28 августа 1958 года заведующий отделом ЦК КПСС по соцстранам Юрий Андропов составил своему руководству записку о бегстве интеллигенции из ГДР. Он отметил, что в Восточном Берлине считают, что люди бегут по материальным соображениям, в реальности бегут по политическим. Андропов предложил объяснить товарищу Ульбрихту важность этой проблемы. Советские руководители втолковывали Ульбрихту, что ГДР нужно сделать упор на легкой промышленности и добиваться подъема уровня жизни. Так же считали и некоторые руководители ГДР.
Член политбюро ЦК Социалистической единой партии Германии Фред Эльснер сказал то, что не решались произнести другие:
— Из республики бегут главным образом рабочие. Это критика нашей работы. Они критикуют ногами. Мы ставили перед собой задачу завоевать большинство рабочего класса. Мы должны сегодня спросить себя: выполнили ли мы эту задачу? Нет.
Фред Эльснер не был одинок. Член политбюро Карл Ширдеван, заведовавший кадровым отделом ЦК, в эмиграции не был, поэтому меньше других пропагандировал ценный советский опыт и, напротив, чаще призывал к утверждению в партии демократических начал. Он выдвинулся на роль второго секретаря ЦК и рассчитывал на помощь Москвы. Его даже тайно привозили на встречу с советским послом Георгием Пушкиным. Это происходило поздно вечером, присутствовал только переводчик посла. Георгию Максимовичу идеи Ширдевана нравились.
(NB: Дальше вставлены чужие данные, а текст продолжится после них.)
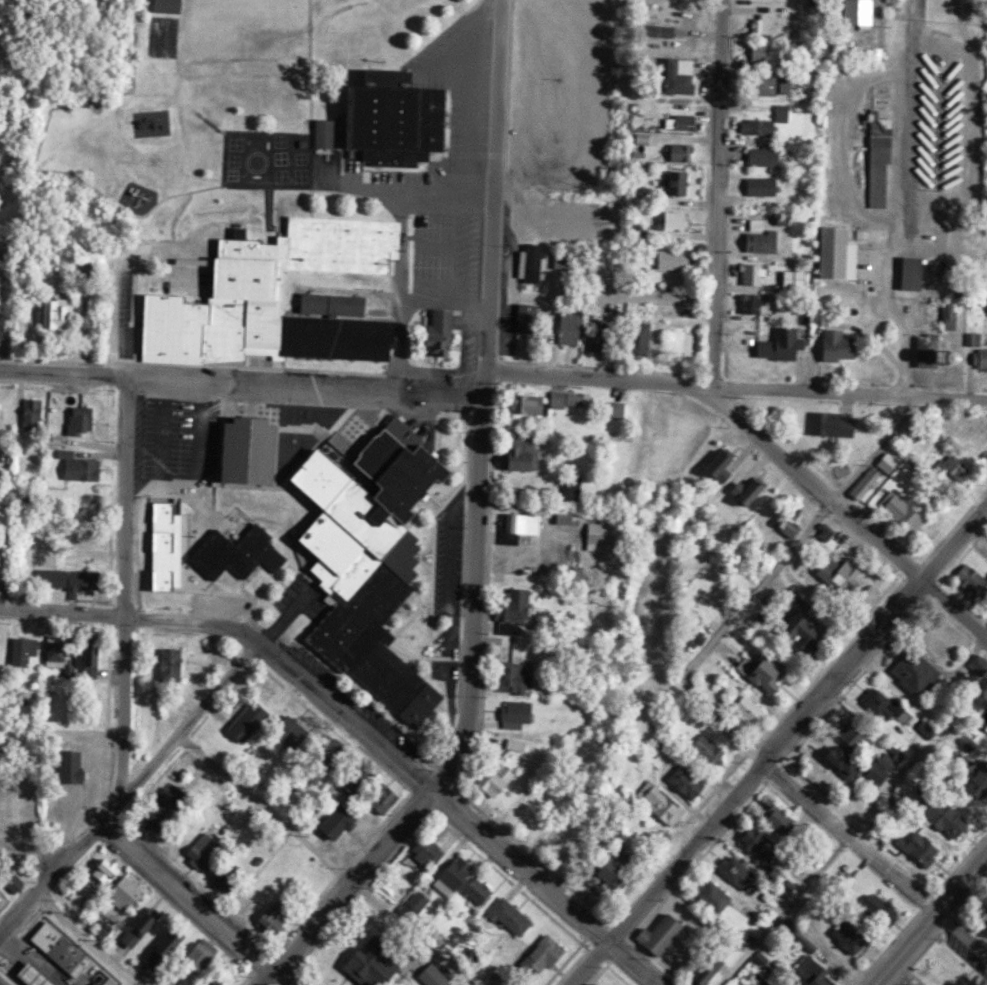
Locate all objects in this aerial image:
building: (163, 4)
building: (860, 14)
building: (762, 23)
park: (160, 36)
building: (770, 52)
building: (677, 74)
building: (765, 86)
building: (782, 113)
building: (391, 117)
building: (680, 124)
building: (758, 127)
building: (321, 132)
building: (880, 147)
building: (678, 152)
building: (766, 157)
building: (674, 181)
building: (762, 186)
road: (718, 194)
building: (669, 219)
building: (762, 245)
building: (838, 253)
building: (666, 258)
building: (529, 262)
building: (753, 273)
building: (912, 273)
building: (795, 281)
building: (274, 297)
building: (752, 304)
building: (55, 314)
building: (950, 314)
building: (523, 320)
building: (567, 326)
building: (435, 328)
building: (2, 329)
building: (597, 333)
building: (634, 337)
building: (969, 342)
building: (782, 344)
building: (838, 344)
building: (927, 350)
building: (981, 358)
road: (493, 381)
building: (563, 397)
building: (523, 402)
building: (611, 405)
building: (532, 408)
building: (31, 411)
building: (77, 419)
building: (830, 427)
building: (244, 447)
building: (516, 447)
building: (884, 459)
building: (949, 466)
building: (79, 467)
building: (721, 470)
building: (861, 479)
road: (813, 486)
building: (564, 488)
building: (749, 494)
building: (898, 510)
building: (564, 513)
building: (3, 516)
building: (513, 523)
road: (475, 527)
building: (786, 527)
building: (595, 533)
building: (161, 544)
building: (235, 549)
building: (1, 557)
building: (365, 560)
road: (124, 563)
building: (834, 571)
building: (64, 577)
building: (968, 579)
building: (511, 609)
road: (953, 609)
building: (798, 626)
building: (53, 648)
building: (19, 649)
building: (87, 657)
building: (975, 663)
building: (172, 667)
building: (761, 669)
building: (511, 672)
building: (906, 672)
building: (66, 673)
building: (875, 703)
road: (333, 705)
building: (744, 706)
building: (514, 709)
building: (244, 718)
building: (291, 727)
road: (60, 732)
road: (734, 739)
building: (857, 739)
building: (969, 739)
building: (511, 741)
road: (777, 743)
building: (328, 749)
building: (704, 749)
building: (837, 762)
building: (882, 762)
building: (66, 766)
building: (355, 775)
building: (873, 775)
building: (491, 776)
building: (682, 778)
building: (198, 780)
road: (118, 781)
building: (976, 781)
road: (128, 791)
building: (379, 796)
building: (167, 802)
building: (657, 802)
road: (264, 809)
building: (937, 815)
building: (333, 820)
building: (774, 821)
road: (852, 828)
building: (756, 845)
building: (200, 848)
building: (422, 851)
building: (915, 851)
road: (30, 856)
road: (874, 858)
building: (611, 862)
building: (102, 869)
building: (732, 873)
building: (448, 874)
building: (223, 875)
building: (474, 888)
building: (122, 891)
building: (708, 897)
building: (409, 902)
road: (194, 903)
building: (805, 908)
building: (875, 912)
building: (268, 916)
building: (507, 917)
building: (144, 918)
road: (929, 919)
building: (426, 930)
building: (658, 932)
road: (412, 933)
building: (844, 936)
road: (89, 939)
building: (165, 941)
building: (57, 947)
building: (539, 952)
building: (197, 953)
building: (372, 962)
road: (629, 964)
building: (807, 970)
building: (700, 972)
building: (433, 974)
building: (35, 976)
building: (204, 982)
building: (495, 984)
building: (592, 984)
building: (597, 984)
building: (909, 984)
Советский посол, информируя Москву о бегстве из ГДР, отмечал не только экономические причины, но и бездушное отношение властей к собственному народу. Пушкин предложил Москве поставить Ширдевана вместо догматика Ульбрихта. Посол докладывал в Москву, что в ГДР очень заметен культ личности. Это означало преувеличение роли некоторых лидеров СЕПГ в жизни страны, прежде всего Ульбрихта. На пленумах ЦК большинство выступающих считают своим долгом цитировать Ульбрихта. Посол сообщил, что первого секретаря в стране считают «сталинистом номер один».
Опытнейший аппаратчик Ульбрихт видел, откуда ему грозит опасность. Его крайне огорчила антисталинская речь Хрущева на XX съезде. Он считал, что ящик Пандоры следовало держать закрытым. Тем более что речь Хрущева вдохновила многих восточных немцев. Они требовали перемен в политической жизни страны.
Ульбрихт с тревогой наблюдал за проявлениями свободомыслия в ГДР, за дискуссиями среди студентов Гумбольдтского университета, за попытками интеллигенции установить отношения с «Кружком Петёфи» в Венгрии, считавшимся центром непозволительного для социалистической системы либерализма. Два лидера духовной оппозиции внушали ему особые опасения — Вольфганг Хариш, профессор философии в Гумбольдтском университете, и Вальтер Янка, главный редактор издательства «Ауфбау» в Берлине. Хариш написал платформу «особого пути Германии к социализму», что предполагало либерализацию системы. Некоторые работники партаппарата пытались заговорить об ошибках Ульбрихта, но он сделал все, чтобы сорвать эти попытки.